In an attempt to prove the presumption may be part of reality, researchers use powerful gene-sequencing machines in order to find which genetic changes trigger which form of cancer. Their aim is to provide distinguished treatment to people suffering from the disease, based on their distinct tumor profiles, because "if you have 100 patients, you have 100 different diseases," said Dr. Bert Vogelstein of Johns Hopkins University in Baltimore and the Howard Hughes Medical Institute.

The new maps don’t involve only mutated genes.

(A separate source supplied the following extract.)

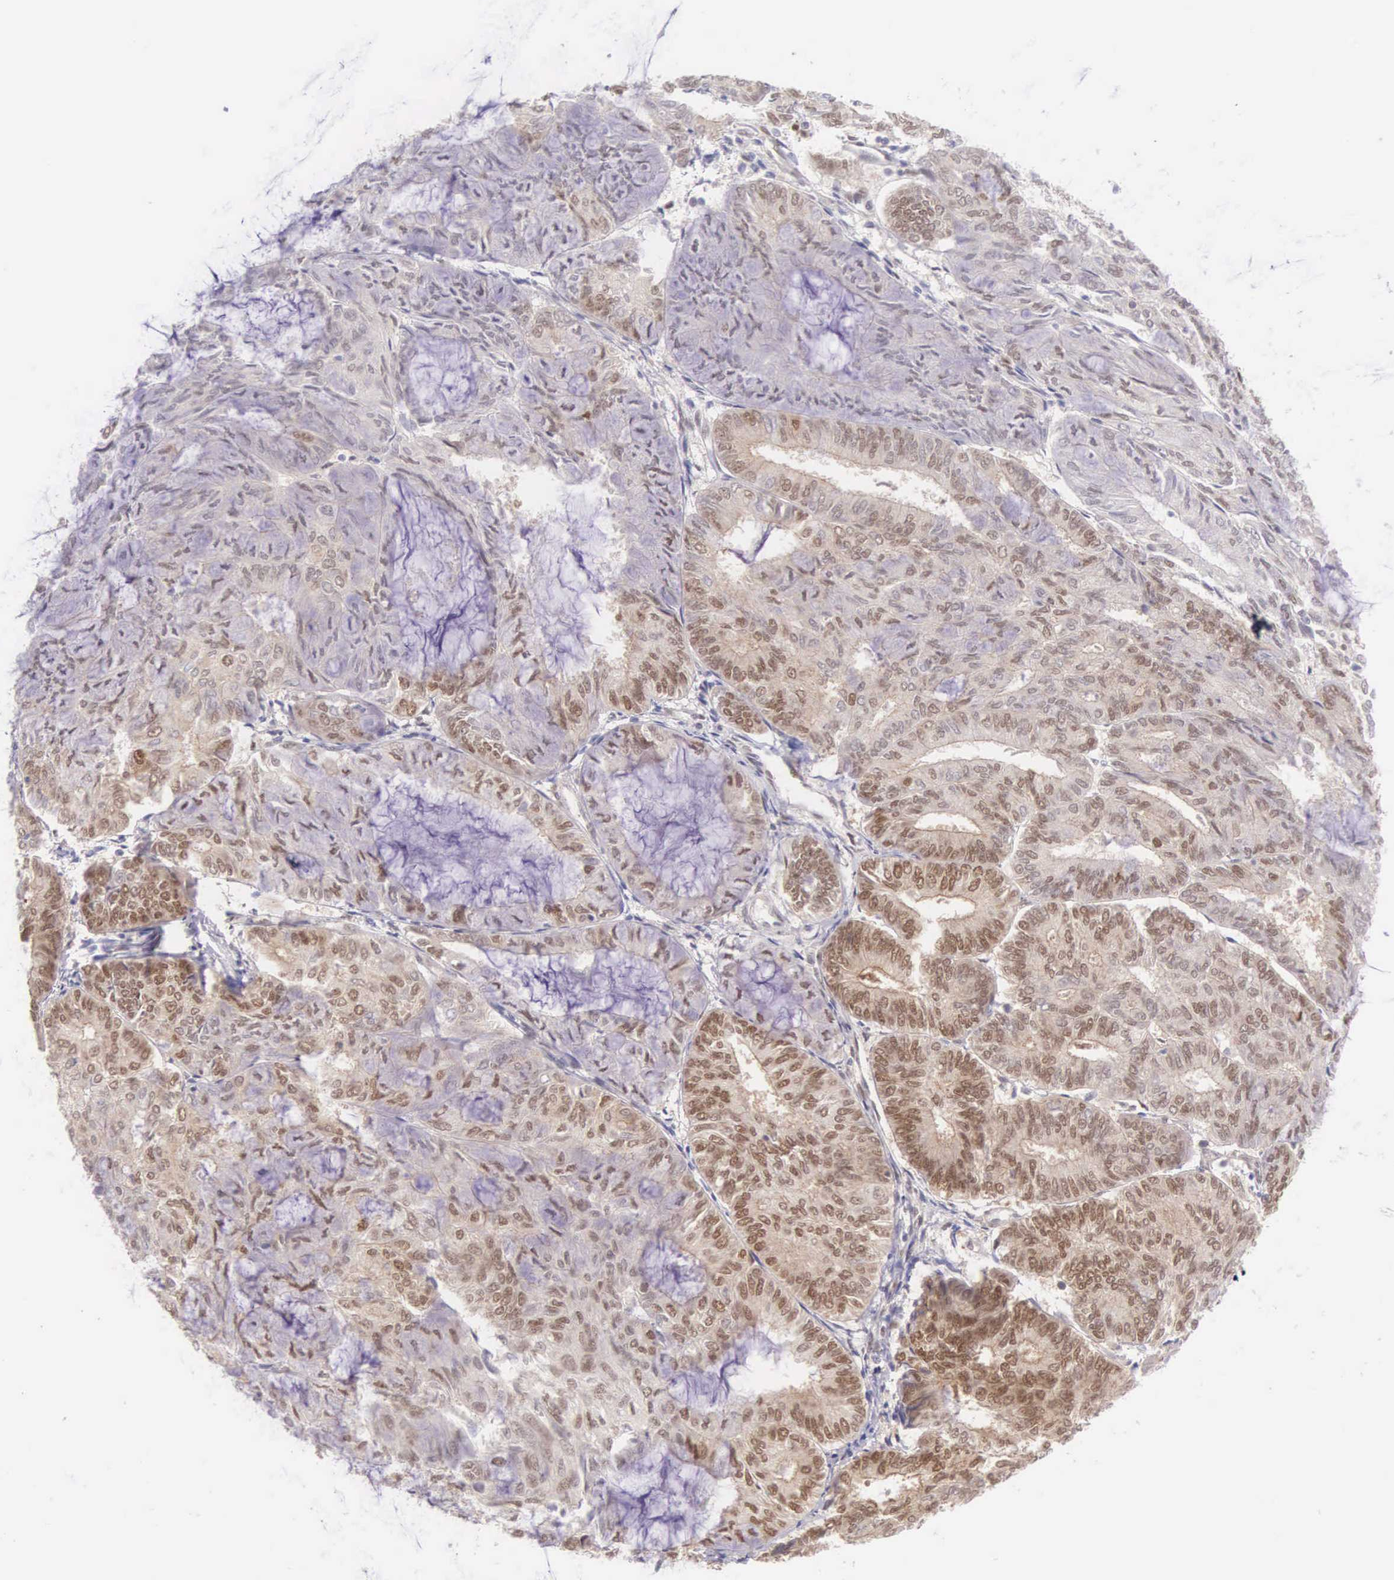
{"staining": {"intensity": "moderate", "quantity": ">75%", "location": "nuclear"}, "tissue": "endometrial cancer", "cell_type": "Tumor cells", "image_type": "cancer", "snomed": [{"axis": "morphology", "description": "Adenocarcinoma, NOS"}, {"axis": "topography", "description": "Endometrium"}], "caption": "A histopathology image of human endometrial cancer stained for a protein shows moderate nuclear brown staining in tumor cells.", "gene": "CCDC117", "patient": {"sex": "female", "age": 59}}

What they do is citing the missing ones, additional ones, as well as overactive or underactive ones, The Associated Press reported.

However, it’s a long way to go until the goal set by scientists will be achieved. There is still plenty of work to do, and impediments continue appearing. For instance, while experts were looking forward to detect some particular important genes that were commonly mutated, they spotted quite a lot of genes mutated in a smaller part of the tumors.

As reported this week in three studies, published in the journals Science and Nature, experts claimed to have found a presumptive way to treat a deadly form of brain cancer and to have enabled the access to finding the tumor before extending, when a surgery can still be the performed.

"Cancer is very complex, more complex than we had believed. It is not going to be easy to develop therapies," Dr. Vogelstein stated.

Researchers at the Johns Hopkins University looked at over 20,000 genes in tumors taken from 24 patients diagnosed with pancreatic cancer and 22 patients diagnosed with glioblastoma multiforme, the most common and most aggressive type of primary brain tumor. In another study, about 600 genes in 206 glioblastoma patients were examined.

The teams form America's first research university detected hundreds of genetic alterations, gene IDH1 counting among them. In line with The Associated Press, 12% of patients who had glioblastoma, especially juvenile ones, harbored a mutated version that lead to a longer survival – an average of 3.8 years, in contrast with 1.1 years for patients who didn’t have the mutation.

Extra studies will be conducted. If they are to demonstrate what researchers suggest, physicians may soon be allowed to use an IDH1 test to assist establishing prognosis, stated Dr. Victor Velculescu of Johns Hopkins Kimmel Cancer Center and a co-author of two papers in the journal Science.

Furthermore, researchers also found that all the tumors were different. The classic pancreatic cancer had 63 genetic changes and the regular brain tumor 60.

The breakthrough is “the next wave," according to Dr. Phillip Febbo of Duke University's Institute for Genome Sciences and Policy, who was unconnected with the research. The most important aspect “is that finding those common elements within the landscape suggests there are therapeutic interventions that can help the whole group," he said.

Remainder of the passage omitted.